Se agirmos muito rápido, aumentamos o risco de consequências não intencionais e uma reação de pacientes, consumidores, reguladores, grupos religiosos e muito mais. Mas e se nos movermos muito devagar, ou optarmos por não buscar essas possibilidades? Eliminar doenças herdadas geneticamente é nossa obrigação, não é? Não fazer isso parece um crime contra a humanidade. Imagine o dia em que seu bisneto processa seus pais por não tê-la geneticamente projetado para protegê-la de fibrose cística, ou talassemia ou anemia falciforme. Ou talvez ela pudesse processar porque eles não a aprimoraram para competir efetivamente.
Vamos supor que a resposta para o novo coronavírus esteja em nosso genoma. Você o editaria de todos os embriões para evitar um bloqueio futuro? Quão longe é longe demais?

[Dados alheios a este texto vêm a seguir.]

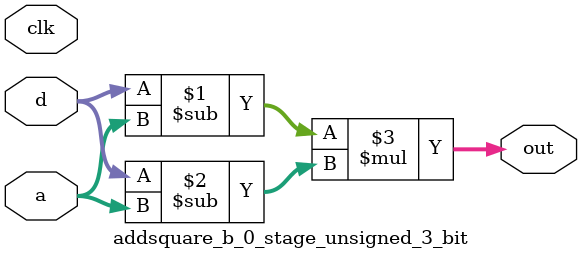
<source format=sv>
(* use_dsp = "yes" *) module addsquare_b_0_stage_unsigned_3_bit(
	input  [2:0] a,
	input  [2:0] d,
	output [2:0] out,
	input clk);

	assign out = (d - a) * (d - a);
endmodule

</source>
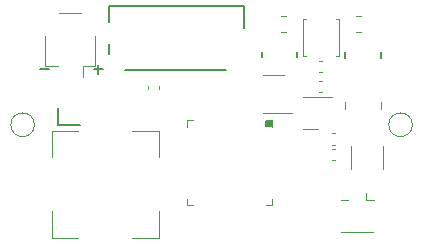
<source format=gbr>
%TF.GenerationSoftware,KiCad,Pcbnew,(5.1.6)-1*%
%TF.CreationDate,2020-08-10T23:05:38-07:00*%
%TF.ProjectId,Wire-Free-DAQ,57697265-2d46-4726-9565-2d4441512e6b,rev?*%
%TF.SameCoordinates,Original*%
%TF.FileFunction,Legend,Top*%
%TF.FilePolarity,Positive*%
%FSLAX46Y46*%
G04 Gerber Fmt 4.6, Leading zero omitted, Abs format (unit mm)*
G04 Created by KiCad (PCBNEW (5.1.6)-1) date 2020-08-10 23:05:38*
%MOMM*%
%LPD*%
G01*
G04 APERTURE LIST*
%ADD10C,0.120000*%
%ADD11C,0.150000*%
%ADD12C,0.100000*%
G04 APERTURE END LIST*
D10*
X152000000Y-54000000D02*
G75*
G03*
X152000000Y-54000000I-1000000J0D01*
G01*
X120000000Y-54000000D02*
G75*
G03*
X120000000Y-54000000I-1000000J0D01*
G01*
D11*
X120431847Y-49263228D02*
X121193752Y-49263228D01*
X125029247Y-49288628D02*
X125791152Y-49288628D01*
X125410200Y-49669580D02*
X125410200Y-48907676D01*
%TO.C,U1*%
G36*
X140006600Y-54109700D02*
G01*
X139606600Y-54109700D01*
X139606600Y-53709700D01*
X140006600Y-53709700D01*
X140006600Y-54109700D01*
G37*
X140006600Y-54109700D02*
X139606600Y-54109700D01*
X139606600Y-53709700D01*
X140006600Y-53709700D01*
X140006600Y-54109700D01*
D10*
X140086600Y-60789700D02*
X140086600Y-60269700D01*
X139566600Y-60789700D02*
X140086600Y-60789700D01*
X132926600Y-60789700D02*
X132926600Y-60269700D01*
X133446600Y-60789700D02*
X132926600Y-60789700D01*
X132926600Y-53629700D02*
X132926600Y-54149700D01*
X133446600Y-53629700D02*
X132926600Y-53629700D01*
X140086600Y-53629700D02*
X140086600Y-54149700D01*
X139566600Y-53629700D02*
X140086600Y-53629700D01*
%TO.C,J1*%
X123962600Y-44525600D02*
X122082600Y-44525600D01*
X120912600Y-48995600D02*
X121962600Y-48995600D01*
X120912600Y-46495600D02*
X120912600Y-48995600D01*
X124082600Y-48995600D02*
X124082600Y-49985600D01*
X125132600Y-48995600D02*
X124082600Y-48995600D01*
X125132600Y-46495600D02*
X125132600Y-48995600D01*
D12*
%TO.C,C62*%
X129578400Y-50743200D02*
X129578400Y-50993200D01*
X130538400Y-50743200D02*
X130538400Y-50993200D01*
D10*
%TO.C,U5*%
X139318400Y-53037000D02*
X141768400Y-53037000D01*
X141118400Y-49817000D02*
X139318400Y-49817000D01*
D12*
%TO.C,U4*%
X130524400Y-54491600D02*
X128259400Y-54491600D01*
X130524400Y-56756600D02*
X130524400Y-54491600D01*
X130524400Y-63551600D02*
X128259400Y-63551600D01*
X130524400Y-61286600D02*
X130524400Y-63551600D01*
X121464400Y-63551600D02*
X123729400Y-63551600D01*
X121464400Y-61286600D02*
X121464400Y-63551600D01*
X121464400Y-54491600D02*
X123729400Y-54491600D01*
X121464400Y-56756600D02*
X121464400Y-54491600D01*
%TO.C,U2*%
X145828500Y-48145000D02*
X145558500Y-48145000D01*
X145828500Y-45045000D02*
X145828500Y-48145000D01*
X145558500Y-45045000D02*
X145828500Y-45045000D01*
X142728500Y-48145000D02*
X142998500Y-48145000D01*
X142728500Y-45045000D02*
X142728500Y-48145000D01*
X142998500Y-45045000D02*
X142728500Y-45045000D01*
D10*
%TO.C,J3*%
X148738000Y-60397200D02*
X148098000Y-60397200D01*
X145938000Y-60397200D02*
X146578000Y-60397200D01*
X148098000Y-60397200D02*
X148098000Y-59767200D01*
X148688000Y-63117200D02*
X145988000Y-63117200D01*
D11*
%TO.C,Y1*%
X122006600Y-54043200D02*
X123835400Y-54043200D01*
X122006600Y-52544600D02*
X122006600Y-54043200D01*
D10*
%TO.C,U3*%
X145233000Y-51624400D02*
X142733000Y-51624400D01*
X143983000Y-54344400D02*
X142733000Y-54344400D01*
D11*
%TO.C,L8*%
X149320600Y-47824200D02*
X149320600Y-48324200D01*
X146320600Y-48324200D02*
X146320600Y-47824200D01*
%TO.C,L7*%
X142259400Y-47798800D02*
X142259400Y-48298800D01*
X139259400Y-48298800D02*
X139259400Y-47798800D01*
D12*
%TO.C,L6*%
X149498400Y-57716600D02*
X149498400Y-55836600D01*
X146798400Y-57716600D02*
X146798400Y-55836600D01*
D10*
%TO.C,L5*%
X149370600Y-52101800D02*
X149370600Y-52631800D01*
X146270600Y-52101800D02*
X146270600Y-52631800D01*
D11*
%TO.C,J8*%
X126342400Y-47180200D02*
X126342400Y-47980200D01*
X136242400Y-49380200D02*
X127642400Y-49380200D01*
X137742400Y-43980200D02*
X137742400Y-45780200D01*
X126342400Y-43980200D02*
X126342400Y-45280200D01*
X137742400Y-43980200D02*
X126342400Y-43980200D01*
D12*
%TO.C,C42*%
X145479600Y-56035000D02*
X145229600Y-56035000D01*
X145479600Y-56995000D02*
X145229600Y-56995000D01*
%TO.C,C40*%
X145479600Y-54714200D02*
X145229600Y-54714200D01*
X145479600Y-55674200D02*
X145229600Y-55674200D01*
%TO.C,C39*%
X147234600Y-46183400D02*
X147644600Y-46183400D01*
X147234600Y-44783400D02*
X147644600Y-44783400D01*
%TO.C,C38*%
X141294600Y-44758000D02*
X140884600Y-44758000D01*
X141294600Y-46158000D02*
X140884600Y-46158000D01*
%TO.C,C35*%
X144382000Y-48610200D02*
X144132000Y-48610200D01*
X144382000Y-49570200D02*
X144132000Y-49570200D01*
%TO.C,C34*%
X144356600Y-50286600D02*
X144106600Y-50286600D01*
X144356600Y-51246600D02*
X144106600Y-51246600D01*
%TD*%
M02*

</source>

Nossas opiniões sobre tudo isso provavelmente mudarão rapidamente.
Algumas pessoas pensaram que a fertilização in vitro era escandalosa e antinatural há 40 anos, mas hoje muitos considerariam um direito humano básico. Hoje estamos chocados com o que será considerado um direito humano básico em mais 40 anos? Ou talvez leve apenas 10.
A revolução digital cumpriu muitas de nossas esperanças e sonhos, mas também nos trouxe alguns problemas muito complexos – alguns previsíveis, outros inimagináveis. A web evoluiu sem controle ou regulamentação centralizada e acreditamos fervorosamente que o que era bom para a internet era bom para a humanidade.
E se imaginássemos ativamente esta próxima fase e a projetássemos conscientemente para resultados específicos, incluindo um foco na equidade? Talvez estejamos mais sábios desta vez. As apostas são certamente mais altas – literalmente vida e morte. Precisamos gerenciar essa próxima revolução mais de perto e supervisioná-la mais abertamente. Não estou sugerindo que elaboremos um plano diretor para a humanidade. Afinal, mutações aleatórias provavelmente frustrariam nossos planos. Mas a cultura, incluindo os cenários que imaginamos, as histórias que contamos e nossas decisões sobre quais tecnologias financiar ou comprar, determinarão nosso futuro. Agora é a hora de garantir que a cultura que criamos inclua todas as vozes.
Sobrevivemos e evoluímos porque estamos alertas aos perigos que espreitam por toda parte. Mas o Homo sapiens é único entre as espécies, pois também podemos visualizar um futuro e depois fazê-lo acontecer. Sem essa habilidade, não ousaríamos deixar nossas cavernas. As pessoas na vanguarda das ciências da vida estão nos mostrando enormes potenciais benefícios tecnológicos, de saúde pública, ambientais, financeiros e sociais.
O que imaginamos se torna o que construímos. É hora de descrever possíveis futuros que as pessoas podem reunir em vez de temer.
Não vamos perder a crise do coronavírus.